The information we had
The knowlege at the time (9th of March) was that there were no cases in London, and that the situation was contained. We dispatched our team on the 10th of March to do the supply run which is earlier than one month from the previous run. A contact within the wholesaler we used informed us that there is stock but the price is now at a 20% premium – acceptable and understandable (that’s capitalism I guess).
Within less than 24 hours from the 9th of March until the 10th of March things developed heavily. By the time we arrived at the wholesalers the next day private individuals, various off licenses, convenience stores, and other opportunistic buyers already bought almost all the stock available. We purchased what we could on all fronts and spent the next 3 working days only driving form wholesaler to wholesaler – registering accounts and buying what we could.
The biggest hurdle
Some places that did have stock put restrictions on per person. They wouldn’t allow us to buy supplies for 400 people, they expected each person of the 400 to come individually and pick up their share, pay individually, and register an account individually. We tried CostCo, Bookers, all the large super markets, and various other small retailers.
The next hurdle
We placed over four online orders for toilet paper (the major item that was short) and cleaning products. All of these orders were cancelled by the suppliers, it seems the websites either did not keep track of their stock properly and they should never have honoured the order or and probably more likely they realised they could cancel. Raise the price. Re-list. Sell in smaller quantities with massive markups.
The new position
London is likley to be in total lockdown soon except for shopping for private needs. We will continue to monitor the situation and if we can talk with the right person we may be able to arrange a big bulk delivery to one of our garages. From there a team member can split it up into packages and deliver it to each house – this would be the dream.

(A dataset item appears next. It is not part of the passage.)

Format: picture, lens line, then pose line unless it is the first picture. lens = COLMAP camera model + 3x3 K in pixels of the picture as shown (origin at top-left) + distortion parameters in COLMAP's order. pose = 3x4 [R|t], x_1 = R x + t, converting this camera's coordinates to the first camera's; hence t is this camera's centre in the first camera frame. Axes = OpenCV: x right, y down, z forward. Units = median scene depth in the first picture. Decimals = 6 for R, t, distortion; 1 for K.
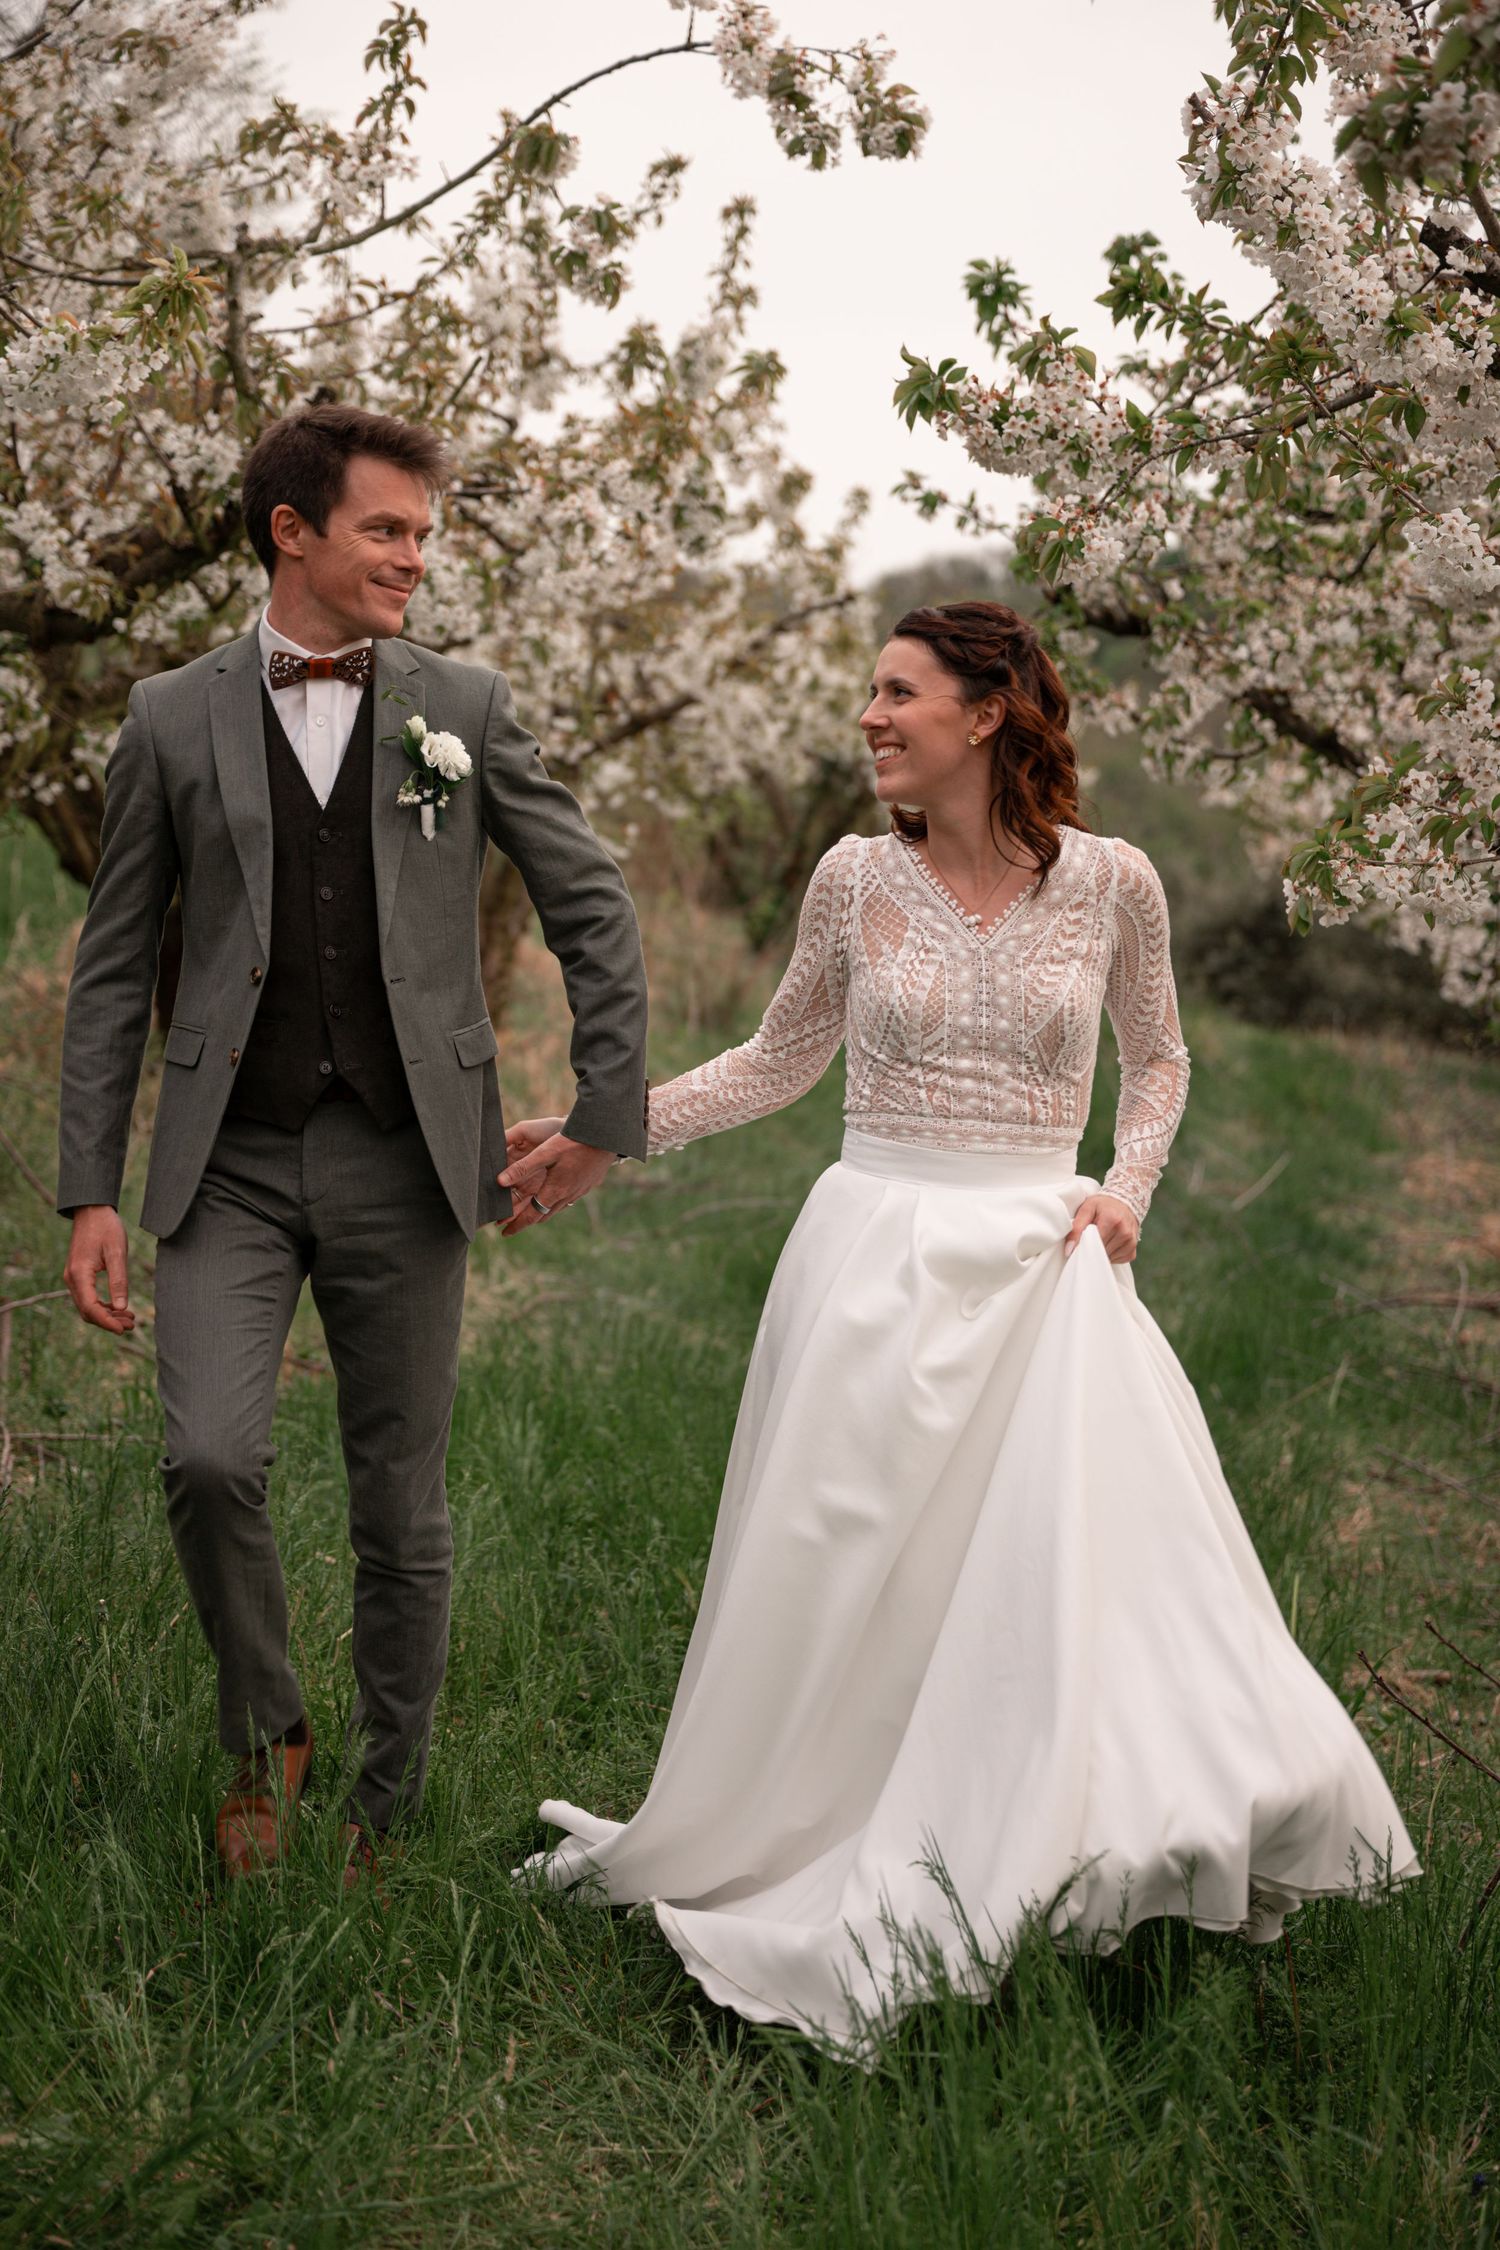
lens RADIAL K [[4264.5, 0, 743.6], [0, 4264.5, 1143.1], [0, 0, 1]] dist [-0.007228, 0.000000]
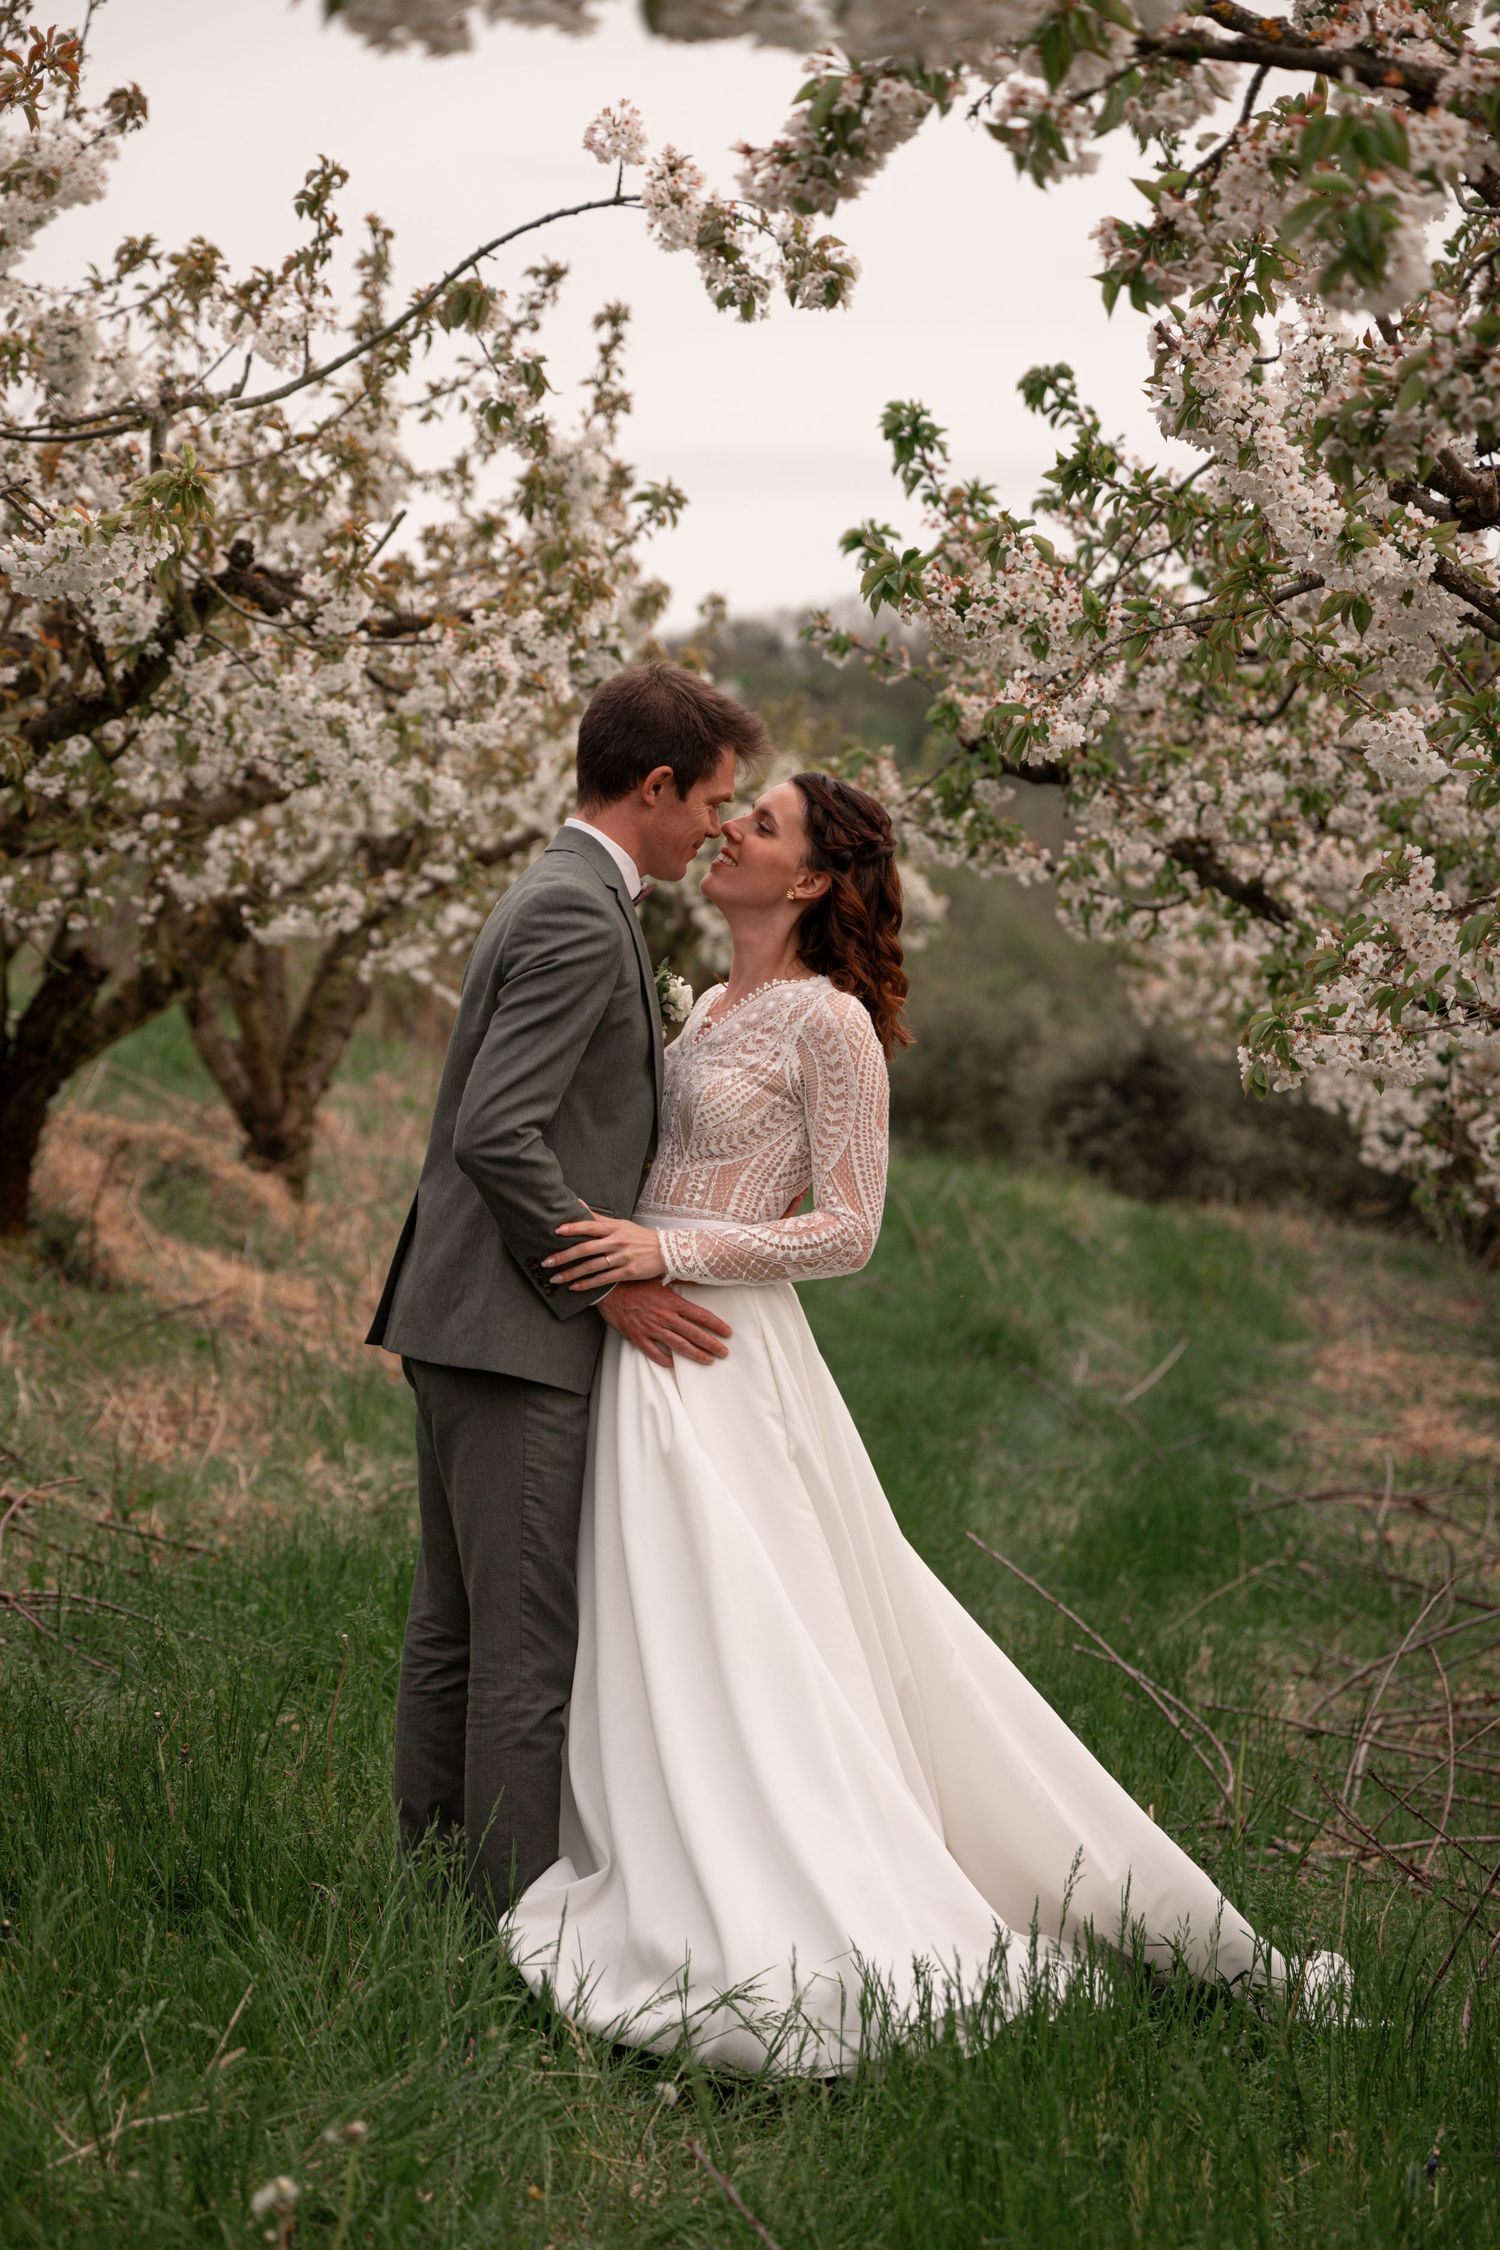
lens RADIAL K [[5557.0, 0, 641.1], [0, 5557.0, 1283.1], [0, 0, 1]] dist [0.050636, 0.000000]
pose [[0.999251, -0.003069, 0.038564, -0.054344], [0.003597, 0.999901, -0.013612, 0.011092], [-0.038518, 0.013741, 0.999163, -0.270617]]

Until such a time we are moving to a 2IC system. In each property we are assiging a person to our responsible point of contact, and this person will be given a budget for supplies (and encouraged to spend as litte of it as possible because things may get worse and we should put some aside for tomorrow). That person will then buy what the house needs when they go buy their local food, or when they order from Tesco/Ocado. This is good because merging it with those food deliveries is one less journey for someone to make (whether a tenant to the shop or a delivery drive to the house).
It’s a courtesy service
At this time I’d like to remind all tenants that the cleaning supplies (as well as the actual weekly cleaning) is a courtesy service. It is not part of the contactual obligation of Kigndom Houses and it’s something we do because we want to build a good brand, with a good reputation. Right now the priority in looking after our tenants truimps all other goals and objectives, and furthermore the best way to now build a brand is to deal with all customers in a compasionate manner; to be understanding of the situation; and to assist as and where we can. Our number one priority is the comfort and health of our tenants.
I would like to thank each and every tenant that has stayed calm, and been supportive. Those that are understanding othe unique situation we are all in, something not seen since WWII. There are pubs and casinos that are closing their doors for lockdown, the one pub in Ireland hasn’t ever been closed – they didn’t even have a lock on the door! These are truly unique times and we need to all pull together and help each other out.